Como quiera que el sistema de garantías de nuestro sistema jurídico (el derecho al recurso, en este caso interpuesto por el Sindicato de Funcionarios Manos Limpias) ha enmendado la plana al TSJPV al revocar su sentencia exculpatoria, nada mejor que darle la vuelta a la adversidad convirtiendo el varapalo en una nueva oportunidad para el victimismo. Ahora el PNV se huele que el TSJPV utilice los mismos criterios jurídicos ante Ibarretxe en la demanda interpuesta por hablar con Batasuna.
¿Por qué será que los términos y argumentos esgrimidos por los nacionalistas llamados democráticos me recuerdan a los de los proetarras cuando se enfrentan a la acción de la justicia? Lo llevo pensando y diciendo desde hace muchos años: el nacionalismo no es una ideología política, el nacionalismo tiene como única vocación la instauración de un ideal imaginario, por tanto irreal, por lo que no coincide con nadie más. De aquí deriva su necesidad del poder absoluto: para llevar a la práctica su misión redentorista. Otra cosa es que en el viaje hacia el quimérico proyecto no duden en realizar algunos rodeos: alianzas tácticas para compartir el poder o prestar apoyos a cambio de algunas concesiones. ¿Las apariencias pueden convertir al nacionalismo en auténticos demócratas?
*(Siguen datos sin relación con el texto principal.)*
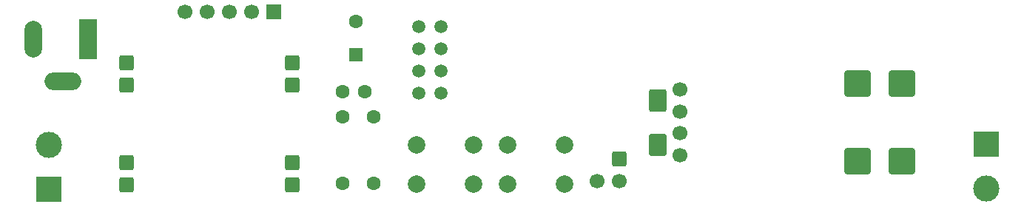
<source format=gbr>
%TF.GenerationSoftware,KiCad,Pcbnew,9.0.4*%
%TF.CreationDate,2025-09-11T11:59:47+05:30*%
%TF.ProjectId,DimLED,44696d4c-4544-42e6-9b69-6361645f7063,Mark II.B*%
%TF.SameCoordinates,Original*%
%TF.FileFunction,Soldermask,Top*%
%TF.FilePolarity,Negative*%
%FSLAX46Y46*%
G04 Gerber Fmt 4.6, Leading zero omitted, Abs format (unit mm)*
G04 Created by KiCad (PCBNEW 9.0.4) date 2025-09-11 11:59:47*
%MOMM*%
%LPD*%
G01*
G04 APERTURE LIST*
G04 Aperture macros list*
%AMRoundRect*
0 Rectangle with rounded corners*
0 $1 Rounding radius*
0 $2 $3 $4 $5 $6 $7 $8 $9 X,Y pos of 4 corners*
0 Add a 4 corners polygon primitive as box body*
4,1,4,$2,$3,$4,$5,$6,$7,$8,$9,$2,$3,0*
0 Add four circle primitives for the rounded corners*
1,1,$1+$1,$2,$3*
1,1,$1+$1,$4,$5*
1,1,$1+$1,$6,$7*
1,1,$1+$1,$8,$9*
0 Add four rect primitives between the rounded corners*
20,1,$1+$1,$2,$3,$4,$5,0*
20,1,$1+$1,$4,$5,$6,$7,0*
20,1,$1+$1,$6,$7,$8,$9,0*
20,1,$1+$1,$8,$9,$2,$3,0*%
G04 Aperture macros list end*
%ADD10RoundRect,0.250000X0.600000X0.600000X-0.600000X0.600000X-0.600000X-0.600000X0.600000X-0.600000X0*%
%ADD11RoundRect,0.250000X-0.600000X-0.600000X0.600000X-0.600000X0.600000X0.600000X-0.600000X0.600000X0*%
%ADD12RoundRect,0.250000X0.550000X-0.550000X0.550000X0.550000X-0.550000X0.550000X-0.550000X-0.550000X0*%
%ADD13C,1.600000*%
%ADD14R,2.000000X4.600000*%
%ADD15O,2.000000X4.200000*%
%ADD16O,4.200000X2.000000*%
%ADD17C,2.000000*%
%ADD18C,1.500000*%
%ADD19R,3.000000X3.000000*%
%ADD20C,3.000000*%
%ADD21R,1.700000X1.700000*%
%ADD22C,1.700000*%
%ADD23RoundRect,0.250000X-0.750000X1.020000X-0.750000X-1.020000X0.750000X-1.020000X0.750000X1.020000X0*%
%ADD24RoundRect,0.196850X-0.803150X1.073150X-0.803150X-1.073150X0.803150X-1.073150X0.803150X1.073150X0*%
%ADD25RoundRect,0.250000X-1.250000X-1.250000X1.250000X-1.250000X1.250000X1.250000X-1.250000X1.250000X0*%
G04 APERTURE END LIST*
D10*
%TO.C,U1*%
X97100000Y-106885000D03*
X97100000Y-109425000D03*
D11*
X97100000Y-95400000D03*
X97100000Y-97940000D03*
D10*
X116075000Y-106885000D03*
X116075000Y-109425000D03*
D11*
X116100000Y-95400000D03*
X116100000Y-97940000D03*
%TD*%
D12*
%TO.C,C2*%
X123400000Y-94500000D03*
D13*
X123400000Y-90700000D03*
%TD*%
D14*
%TO.C,J2*%
X92750000Y-92750000D03*
D15*
X86450000Y-92750000D03*
D16*
X89850000Y-97550000D03*
%TD*%
D17*
%TO.C,SW1*%
X130350000Y-104850000D03*
X136850000Y-104850000D03*
X130350000Y-109350000D03*
X136850000Y-109350000D03*
%TD*%
D13*
%TO.C,C1*%
X121900000Y-98750000D03*
X124400000Y-98750000D03*
%TD*%
D18*
%TO.C,U2*%
X133090000Y-91300000D03*
X133090000Y-93840000D03*
X133090000Y-96380000D03*
X133090000Y-98920000D03*
X130550000Y-91300000D03*
X130550000Y-93840000D03*
X130550000Y-96380000D03*
X130550000Y-98920000D03*
%TD*%
D13*
%TO.C,R2*%
X125400000Y-109250000D03*
X125400000Y-101630000D03*
%TD*%
D17*
%TO.C,SW2*%
X147250000Y-109350000D03*
X140750000Y-109350000D03*
X147250000Y-104850000D03*
X140750000Y-104850000D03*
%TD*%
D13*
%TO.C,R1*%
X121900000Y-101630000D03*
X121900000Y-109250000D03*
%TD*%
D19*
%TO.C,J4*%
X195550000Y-104710000D03*
D20*
X195550000Y-109790000D03*
%TD*%
D21*
%TO.C,J3*%
X114000000Y-89600000D03*
D22*
X111460000Y-89600000D03*
X108920000Y-89600000D03*
X106380000Y-89600000D03*
X103840000Y-89600000D03*
%TD*%
%TO.C,J5*%
X153550000Y-108950000D03*
D10*
X153550000Y-106410000D03*
D22*
X151010000Y-108950000D03*
%TD*%
%TO.C,U3*%
X160500000Y-103510000D03*
D23*
X157950000Y-104800000D03*
D22*
X160500000Y-106050000D03*
X160500000Y-98450000D03*
D24*
X157950000Y-99750000D03*
D22*
X160500000Y-100990000D03*
D25*
X180820000Y-97800000D03*
X185900000Y-97800000D03*
X180820000Y-106700000D03*
X185900000Y-106700000D03*
%TD*%
D19*
%TO.C,J1*%
X88250000Y-109880000D03*
D20*
X88250000Y-104800000D03*
%TD*%
M02*

</source>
El conde Morstin, el protagonista del El busto del emperador, relato escrito por Joseph Roth en 1935, se lamentaba con dolorosa resignación del nuevo orden político surgido en Europa tras la Gran Guerra —mientras gastaba los últimos días de su vida, viejo y cansado, al abrigo del tibio sol invernal de la Riviera francesa— con estas palabras: «He visto cómo los listos pueden volverse tontos; los sabios, necios; los verdaderos profetas, mentirosos; y los amantes de la verdad, falsos.» Parece que el reloj del tiempo no se ha movido.